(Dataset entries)
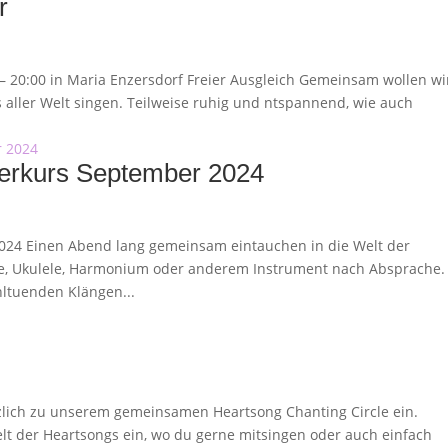
r
 – 20:00 in Maria Enzersdorf Freier Ausgleich Gemeinsam wollen wi
aller Welt singen. Teilweise ruhig und ntspannend, wie auch
erkurs September 2024
024 Einen Abend lang gemeinsam eintauchen in die Welt der
re, Ukulele, Harmonium oder anderem Instrument nach Absprache.
ltuenden Klängen...
zlich zu unserem gemeinsamen Heartsong Chanting Circle ein.
t der Heartsongs ein, wo du gerne mitsingen oder auch einfach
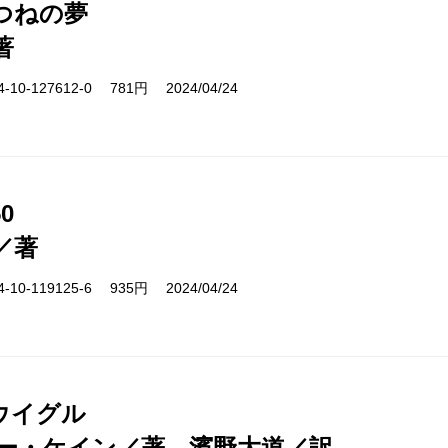
つねの夢
著
10-127612-0 781円 2024/04/24
0
／著
10-119125-6 935円 2024/04/24
ウイグル
ー・ケイン／著、濱野大道／訳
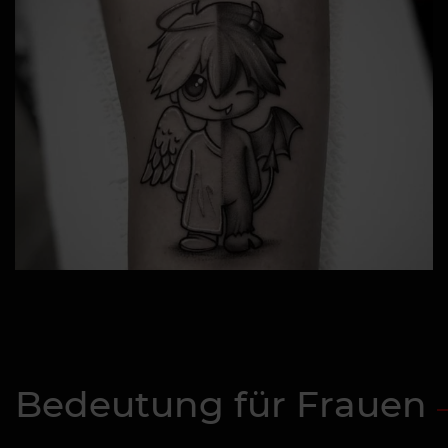
Bedeutung für Frauen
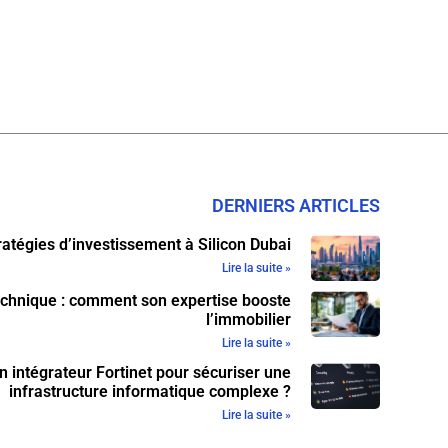
DERNIERS ARTICLES
ratégies d’investissement à Silicon Dubai
Lire la suite »
echnique : comment son expertise booste
l’immobilier
Lire la suite »
n intégrateur Fortinet pour sécuriser une
infrastructure informatique complexe ?
Lire la suite »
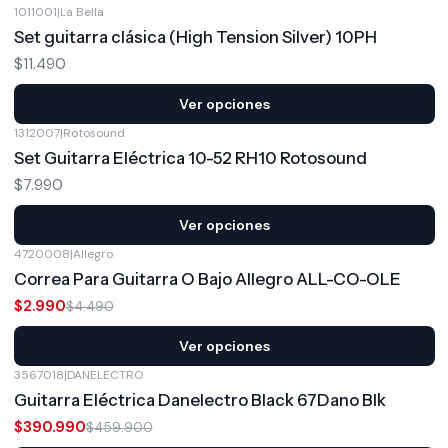
1011001
|
La Bella
Set guitarra clásica (High Tension Silver) 10PH
$11.490
Ver opciones
1312007
|
Rotosound
Set Guitarra Eléctrica 10-52 RH10 Rotosound
$7.990
Ver opciones
4720008
|
Allegro
-33%
OFF
Correa Para Guitarra O Bajo Allegro ALL-CO-OLE
$2.990
$4.490
Ver opciones
3567018
|
DANELECTRO
-15%
OFF
Guitarra Eléctrica Danelectro Black 67Dano Blk
$390.990
$459.900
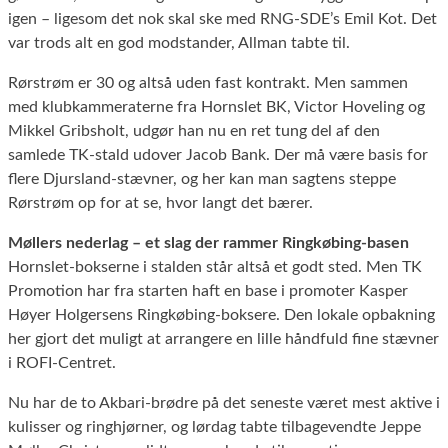
igen – ligesom det nok skal ske med RNG-SDE’s Emil Kot. Det
var trods alt en god modstander, Allman tabte til.
Rørstrøm er 30 og altså uden fast kontrakt. Men sammen
med klubkammeraterne fra Hornslet BK, Victor Hoveling og
Mikkel Gribsholt, udgør han nu en ret tung del af den
samlede TK-stald udover Jacob Bank. Der må være basis for
flere Djursland-stævner, og her kan man sagtens steppe
Rørstrøm op for at se, hvor langt det bærer.
Møllers nederlag – et slag der rammer Ringkøbing-basen
Hornslet-bokserne i stalden står altså et godt sted. Men TK
Promotion har fra starten haft en base i promoter Kasper
Høyer Holgersens Ringkøbing-boksere. Den lokale opbakning
her gjort det muligt at arrangere en lille håndfuld fine stævner
i ROFI-Centret.
Nu har de to Akbari-brødre på det seneste været mest aktive i
kulisser og ringhjørner, og lørdag tabte tilbagevendte Jeppe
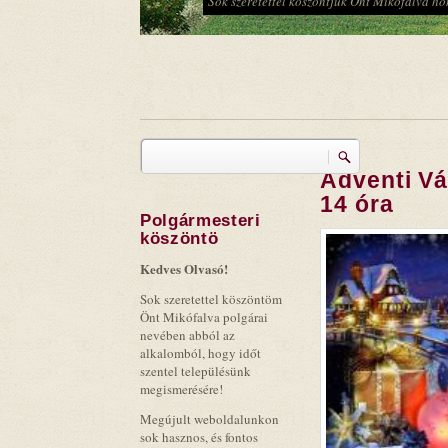
Hagyományőrző Népi Együttes
Keresés
Adventi Vá
Keresés űrlap
14 óra
Polgármesteri
köszöntö
Kedves Olvasó!
Sok szeretettel köszöntöm
Önt Mikófalva polgárai
nevében abból az
alkalomból, hogy időt
szentel településünk
megismerésére!
Megújult weboldalunkon
sok hasznos, és fontos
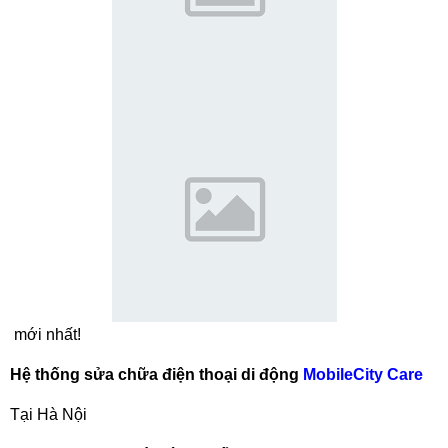
mới nhất!
Hệ thống sửa chữa điện thoại di động
MobileCity Care
Tại Hà Nội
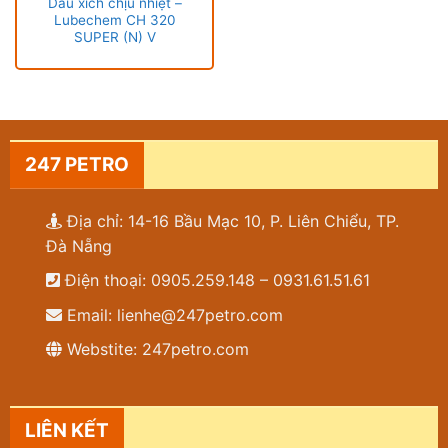
Dầu xích chịu nhiệt –
Lubechem CH 320
SUPER (N) V
247 PETRO
Địa chỉ: 14-16 Bầu Mạc 10, P. Liên Chiểu, TP.
Đà Nẵng
Điện thoại: 0905.259.148 – 0931.61.51.61
Email: lienhe@247petro.com
Webstite: 247petro.com
LIÊN KẾT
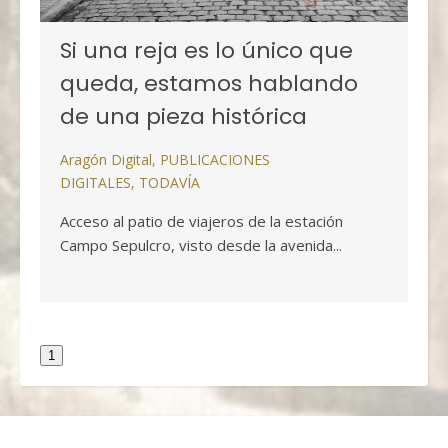
Si una reja es lo único que
queda, estamos hablando
de una pieza histórica
Aragón Digital
,
PUBLICACIONES
DIGITALES
,
TODAVÍA
Acceso al patio de viajeros de la estación
Campo Sepulcro, visto desde la avenida...
1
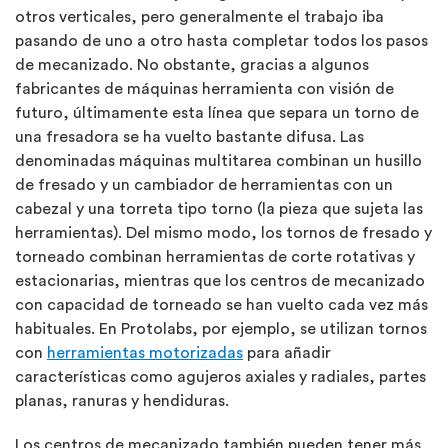
otros verticales, pero generalmente el trabajo iba
pasando de uno a otro hasta completar todos los pasos
de mecanizado. No obstante, gracias a algunos
fabricantes de máquinas herramienta con visión de
futuro, últimamente esta línea que separa un torno de
una fresadora se ha vuelto bastante difusa. Las
denominadas máquinas multitarea combinan un husillo
de fresado y un cambiador de herramientas con un
cabezal y una torreta tipo torno (la pieza que sujeta las
herramientas). Del mismo modo, los tornos de fresado y
torneado combinan herramientas de corte rotativas y
estacionarias, mientras que los centros de mecanizado
con capacidad de torneado se han vuelto cada vez más
habituales. En Protolabs, por ejemplo, se utilizan tornos
con
herramientas motorizadas
para añadir
características como agujeros axiales y radiales, partes
planas, ranuras y hendiduras.
Los centros de mecanizado también pueden tener más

* AIM OF THE EXERCISE *
Give every line of text in the records above as a JSON list of strings, one string per line, omitting blank lines. Leave out the picture markers.

* SOLUTION TO THE PROBLEM *
[
  "r",
  " – 20:00 in Maria Enzersdorf Freier Ausgleich Gemeinsam wollen wi",
  "aller Welt singen. Teilweise ruhig und ntspannend, wie auch",
  "erkurs September 2024",
  "024 Einen Abend lang gemeinsam eintauchen in die Welt der",
  "re, Ukulele, Harmonium oder anderem Instrument nach Absprache.",
  "ltuenden Klängen...",
  "zlich zu unserem gemeinsamen Heartsong Chanting Circle ein.",
  "t der Heartsongs ein, wo du gerne mitsingen oder auch einfach",
  "つねの夢",
  "著",
  "10-127612-0 781円 2024/04/24",
  "0",
  "／著",
  "10-119125-6 935円 2024/04/24",
  "ウイグル",
  "ー・ケイン／著、濱野大道／訳",
  "Bedeutung für Frauen",
  "DERNIERS ARTICLES",
  "ratégies d’investissement à Silicon Dubai",
  "Lire la suite »",
  "echnique : comment son expertise booste",
  "l’immobilier",
  "Lire la suite »",
  "n intégrateur Fortinet pour sécuriser une",
  "infrastructure informatique complexe ?",
  "Lire la suite »",
  "1011001",
  "|",
  "La Bella",
  "Set guitarra clásica (High Tension Silver) 10PH",
  "$11.490",
  "Ver opciones",
  "1312007",
  "|",
  "Rotosound",
  "Set Guitarra Eléctrica 10-52 RH10 Rotosound",
  "$7.990",
  "Ver opciones",
  "4720008",
  "|",
  "Allegro",
  "-33%",
  "OFF",
  "Correa Para Guitarra O Bajo Allegro ALL-CO-OLE",
  "$2.990",
  "$4.490",
  "Ver opciones",
  "3567018",
  "|",
  "DANELECTRO",
  "-15%",
  "OFF",
  "Guitarra Eléctrica Danelectro Black 67Dano Blk",
  "$390.990",
  "$459.900",
  "igen – ligesom det nok skal ske med RNG-SDE’s Emil Kot. Det",
  "var trods alt en god modstander, Allman tabte til.",
  "Rørstrøm er 30 og altså uden fast kontrakt. Men sammen",
  "med klubkammeraterne fra Hornslet BK, Victor Hoveling og",
  "Mikkel Gribsholt, udgør han nu en ret tung del af den",
  "samlede TK-stald udover Jacob Bank. Der må være basis for",
  "flere Djursland-stævner, og her kan man sagtens steppe",
  "Rørstrøm op for at se, hvor langt det bærer.",
  "Møllers nederlag – et slag der rammer Ringkøbing-basen",
  "Hornslet-bokserne i stalden står altså et godt sted. Men TK",
  "Promotion har fra starten haft en base i promoter Kasper",
  "Høyer Holgersens Ringkøbing-boksere. Den lokale opbakning",
  "her gjort det muligt at arrangere en lille håndfuld fine stævner",
  "i ROFI-Centret.",
  "Nu har de to Akbari-brødre på det seneste været mest aktive i",
  "kulisser og ringhjørner, og lørdag tabte tilbagevendte Jeppe",
  "Hagyományőrző Népi Együttes",
  "Keresés",
  "Adventi Vá",
  "Keresés űrlap",
  "14 óra",
  "Polgármesteri",
  "köszöntö",
  "Kedves Olvasó!",
  "Sok szeretettel köszöntöm",
  "Önt Mikófalva polgárai",
  "nevében abból az",
  "alkalomból, hogy időt",
  "szentel településünk",
  "megismerésére!",
  "Megújult weboldalunkon",
  "sok hasznos, és fontos",
  "mới nhất!",
  "Hệ thống sửa chữa điện thoại di động",
  "MobileCity Care",
  "Tại Hà Nội",
  "Dầu xích chịu nhiệt –",
  "Lubechem CH 320",
  "SUPER (N) V",
  "247 PETRO",
  "Địa chỉ: 14-16 Bầu Mạc 10, P. Liên Chiểu, TP.",
  "Đà Nẵng",
  "Điện thoại: 0905.259.148 – 0931.61.51.61",
  "Email: lienhe@247petro.com",
  "Webstite: 247petro.com",
  "LIÊN KẾT",
  "Si una reja es lo único que",
  "queda, estamos hablando",
  "de una pieza histórica",
  "Aragón Digital",
  ",",
  "PUBLICACIONES",
  "DIGITALES",
  ",",
  "TODAVÍA",
  "Acceso al patio de viajeros de la estación",
  "Campo Sepulcro, visto desde la avenida...",
  "1",
  "otros verticales, pero generalmente el trabajo iba",
  "pasando de uno a otro hasta completar todos los pasos",
  "de mecanizado. No obstante, gracias a algunos",
  "fabricantes de máquinas herramienta con visión de",
  "futuro, últimamente esta línea que separa un torno de",
  "una fresadora se ha vuelto bastante difusa. Las",
  "denominadas máquinas multitarea combinan un husillo",
  "de fresado y un cambiador de herramientas con un",
  "cabezal y una torreta tipo torno (la pieza que sujeta las",
  "herramientas). Del mismo modo, los tornos de fresado y",
  "torneado combinan herramientas de corte rotativas y",
  "estacionarias, mientras que los centros de mecanizado",
  "con capacidad de torneado se han vuelto cada vez más",
  "habituales. En Protolabs, por ejemplo, se utilizan tornos",
  "con",
  "herramientas motorizadas",
  "para añadir",
  "características como agujeros axiales y radiales, partes",
  "planas, ranuras y hendiduras.",
  "Los centros de mecanizado también pueden tener más"
]